* WHAT TO WORK ON
The reply should return the data in full, exactly as written.

* DATASET ENTRIES
* * * * *

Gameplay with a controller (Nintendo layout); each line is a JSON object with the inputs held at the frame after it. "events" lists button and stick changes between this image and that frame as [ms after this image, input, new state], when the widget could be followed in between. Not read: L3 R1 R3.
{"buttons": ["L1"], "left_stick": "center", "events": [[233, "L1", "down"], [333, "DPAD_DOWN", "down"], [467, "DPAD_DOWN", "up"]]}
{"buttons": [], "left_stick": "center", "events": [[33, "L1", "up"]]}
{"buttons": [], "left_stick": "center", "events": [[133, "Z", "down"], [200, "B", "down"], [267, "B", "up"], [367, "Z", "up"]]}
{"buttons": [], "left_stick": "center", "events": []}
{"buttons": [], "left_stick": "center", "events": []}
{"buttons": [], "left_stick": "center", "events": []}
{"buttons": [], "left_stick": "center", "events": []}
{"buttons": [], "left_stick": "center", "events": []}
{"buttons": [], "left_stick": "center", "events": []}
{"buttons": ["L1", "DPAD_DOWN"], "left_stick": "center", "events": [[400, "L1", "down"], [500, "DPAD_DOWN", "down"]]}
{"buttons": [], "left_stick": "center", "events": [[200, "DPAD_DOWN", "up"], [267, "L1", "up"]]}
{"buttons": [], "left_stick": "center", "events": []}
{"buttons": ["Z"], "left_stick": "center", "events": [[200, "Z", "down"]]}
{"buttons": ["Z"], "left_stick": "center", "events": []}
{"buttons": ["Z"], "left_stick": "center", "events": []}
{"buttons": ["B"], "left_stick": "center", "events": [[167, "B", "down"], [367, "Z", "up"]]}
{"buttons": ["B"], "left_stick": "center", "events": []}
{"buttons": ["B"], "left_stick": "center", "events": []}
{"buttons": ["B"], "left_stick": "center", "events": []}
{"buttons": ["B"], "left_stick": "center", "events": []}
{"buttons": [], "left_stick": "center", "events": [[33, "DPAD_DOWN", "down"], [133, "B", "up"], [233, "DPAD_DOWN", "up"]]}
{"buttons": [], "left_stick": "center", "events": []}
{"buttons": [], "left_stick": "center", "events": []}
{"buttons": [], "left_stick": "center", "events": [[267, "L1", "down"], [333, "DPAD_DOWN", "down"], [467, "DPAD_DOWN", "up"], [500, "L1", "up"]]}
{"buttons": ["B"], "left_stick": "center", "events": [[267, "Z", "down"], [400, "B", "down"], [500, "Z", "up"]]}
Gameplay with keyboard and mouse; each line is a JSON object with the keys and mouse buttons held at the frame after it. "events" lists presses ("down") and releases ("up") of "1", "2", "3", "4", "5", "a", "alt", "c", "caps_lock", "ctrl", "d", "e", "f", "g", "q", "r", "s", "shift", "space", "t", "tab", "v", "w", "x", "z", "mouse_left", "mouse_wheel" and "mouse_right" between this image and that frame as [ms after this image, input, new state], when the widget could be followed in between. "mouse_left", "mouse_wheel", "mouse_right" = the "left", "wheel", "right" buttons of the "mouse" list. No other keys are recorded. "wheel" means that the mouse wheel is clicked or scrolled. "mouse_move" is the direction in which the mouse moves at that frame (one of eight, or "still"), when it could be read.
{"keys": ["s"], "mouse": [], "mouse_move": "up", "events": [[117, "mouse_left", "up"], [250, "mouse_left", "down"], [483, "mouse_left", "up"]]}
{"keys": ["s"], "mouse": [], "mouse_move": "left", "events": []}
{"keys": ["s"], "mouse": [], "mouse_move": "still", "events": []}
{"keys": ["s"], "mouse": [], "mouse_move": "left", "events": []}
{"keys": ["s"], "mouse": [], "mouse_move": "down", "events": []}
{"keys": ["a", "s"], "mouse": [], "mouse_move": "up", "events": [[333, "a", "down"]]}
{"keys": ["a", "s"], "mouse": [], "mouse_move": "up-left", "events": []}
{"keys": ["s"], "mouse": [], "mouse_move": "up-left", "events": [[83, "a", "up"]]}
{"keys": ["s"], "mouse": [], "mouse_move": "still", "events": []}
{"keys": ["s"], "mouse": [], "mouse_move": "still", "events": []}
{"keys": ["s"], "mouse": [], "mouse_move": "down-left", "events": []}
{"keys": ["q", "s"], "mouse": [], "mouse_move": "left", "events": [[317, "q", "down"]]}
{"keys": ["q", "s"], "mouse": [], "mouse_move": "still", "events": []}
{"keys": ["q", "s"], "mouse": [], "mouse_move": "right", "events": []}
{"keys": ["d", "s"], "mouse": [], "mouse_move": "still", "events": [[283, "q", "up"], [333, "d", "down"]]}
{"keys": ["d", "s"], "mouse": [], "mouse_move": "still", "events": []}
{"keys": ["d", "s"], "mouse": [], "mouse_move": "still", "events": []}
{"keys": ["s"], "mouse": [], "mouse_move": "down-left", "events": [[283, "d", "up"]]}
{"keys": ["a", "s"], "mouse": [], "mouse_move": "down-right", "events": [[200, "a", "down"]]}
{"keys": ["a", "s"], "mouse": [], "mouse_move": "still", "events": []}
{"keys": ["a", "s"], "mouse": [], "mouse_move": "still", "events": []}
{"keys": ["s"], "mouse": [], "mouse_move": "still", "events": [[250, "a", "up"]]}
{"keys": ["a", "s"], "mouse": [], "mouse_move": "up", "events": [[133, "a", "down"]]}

* * * * *

* ANSWER SECTION
Gameplay with a controller (Nintendo layout); each line is a JSON object with the inputs held at the frame after it. "events" lists button and stick changes between this image and that frame as [ms after this image, input, new state], when the widget could be followed in between. Not read: L3 R1 R3.
{"buttons": ["L1"], "left_stick": "center", "events": [[233, "L1", "down"], [333, "DPAD_DOWN", "down"], [467, "DPAD_DOWN", "up"]]}
{"buttons": [], "left_stick": "center", "events": [[33, "L1", "up"]]}
{"buttons": [], "left_stick": "center", "events": [[133, "Z", "down"], [200, "B", "down"], [267, "B", "up"], [367, "Z", "up"]]}
{"buttons": [], "left_stick": "center", "events": []}
{"buttons": [], "left_stick": "center", "events": []}
{"buttons": [], "left_stick": "center", "events": []}
{"buttons": [], "left_stick": "center", "events": []}
{"buttons": [], "left_stick": "center", "events": []}
{"buttons": [], "left_stick": "center", "events": []}
{"buttons": ["L1", "DPAD_DOWN"], "left_stick": "center", "events": [[400, "L1", "down"], [500, "DPAD_DOWN", "down"]]}
{"buttons": [], "left_stick": "center", "events": [[200, "DPAD_DOWN", "up"], [267, "L1", "up"]]}
{"buttons": [], "left_stick": "center", "events": []}
{"buttons": ["Z"], "left_stick": "center", "events": [[200, "Z", "down"]]}
{"buttons": ["Z"], "left_stick": "center", "events": []}
{"buttons": ["Z"], "left_stick": "center", "events": []}
{"buttons": ["B"], "left_stick": "center", "events": [[167, "B", "down"], [367, "Z", "up"]]}
{"buttons": ["B"], "left_stick": "center", "events": []}
{"buttons": ["B"], "left_stick": "center", "events": []}
{"buttons": ["B"], "left_stick": "center", "events": []}
{"buttons": ["B"], "left_stick": "center", "events": []}
{"buttons": [], "left_stick": "center", "events": [[33, "DPAD_DOWN", "down"], [133, "B", "up"], [233, "DPAD_DOWN", "up"]]}
{"buttons": [], "left_stick": "center", "events": []}
{"buttons": [], "left_stick": "center", "events": []}
{"buttons": [], "left_stick": "center", "events": [[267, "L1", "down"], [333, "DPAD_DOWN", "down"], [467, "DPAD_DOWN", "up"], [500, "L1", "up"]]}
{"buttons": ["B"], "left_stick": "center", "events": [[267, "Z", "down"], [400, "B", "down"], [500, "Z", "up"]]}
Gameplay with keyboard and mouse; each line is a JSON object with the keys and mouse buttons held at the frame after it. "events" lists presses ("down") and releases ("up") of "1", "2", "3", "4", "5", "a", "alt", "c", "caps_lock", "ctrl", "d", "e", "f", "g", "q", "r", "s", "shift", "space", "t", "tab", "v", "w", "x", "z", "mouse_left", "mouse_wheel" and "mouse_right" between this image and that frame as [ms after this image, input, new state], when the widget could be followed in between. "mouse_left", "mouse_wheel", "mouse_right" = the "left", "wheel", "right" buttons of the "mouse" list. No other keys are recorded. "wheel" means that the mouse wheel is clicked or scrolled. "mouse_move" is the direction in which the mouse moves at that frame (one of eight, or "still"), when it could be read.
{"keys": ["s"], "mouse": [], "mouse_move": "up", "events": [[117, "mouse_left", "up"], [250, "mouse_left", "down"], [483, "mouse_left", "up"]]}
{"keys": ["s"], "mouse": [], "mouse_move": "left", "events": []}
{"keys": ["s"], "mouse": [], "mouse_move": "still", "events": []}
{"keys": ["s"], "mouse": [], "mouse_move": "left", "events": []}
{"keys": ["s"], "mouse": [], "mouse_move": "down", "events": []}
{"keys": ["a", "s"], "mouse": [], "mouse_move": "up", "events": [[333, "a", "down"]]}
{"keys": ["a", "s"], "mouse": [], "mouse_move": "up-left", "events": []}
{"keys": ["s"], "mouse": [], "mouse_move": "up-left", "events": [[83, "a", "up"]]}
{"keys": ["s"], "mouse": [], "mouse_move": "still", "events": []}
{"keys": ["s"], "mouse": [], "mouse_move": "still", "events": []}
{"keys": ["s"], "mouse": [], "mouse_move": "down-left", "events": []}
{"keys": ["q", "s"], "mouse": [], "mouse_move": "left", "events": [[317, "q", "down"]]}
{"keys": ["q", "s"], "mouse": [], "mouse_move": "still", "events": []}
{"keys": ["q", "s"], "mouse": [], "mouse_move": "right", "events": []}
{"keys": ["d", "s"], "mouse": [], "mouse_move": "still", "events": [[283, "q", "up"], [333, "d", "down"]]}
{"keys": ["d", "s"], "mouse": [], "mouse_move": "still", "events": []}
{"keys": ["d", "s"], "mouse": [], "mouse_move": "still", "events": []}
{"keys": ["s"], "mouse": [], "mouse_move": "down-left", "events": [[283, "d", "up"]]}
{"keys": ["a", "s"], "mouse": [], "mouse_move": "down-right", "events": [[200, "a", "down"]]}
{"keys": ["a", "s"], "mouse": [], "mouse_move": "still", "events": []}
{"keys": ["a", "s"], "mouse": [], "mouse_move": "still", "events": []}
{"keys": ["s"], "mouse": [], "mouse_move": "still", "events": [[250, "a", "up"]]}
{"keys": ["a", "s"], "mouse": [], "mouse_move": "up", "events": [[133, "a", "down"]]}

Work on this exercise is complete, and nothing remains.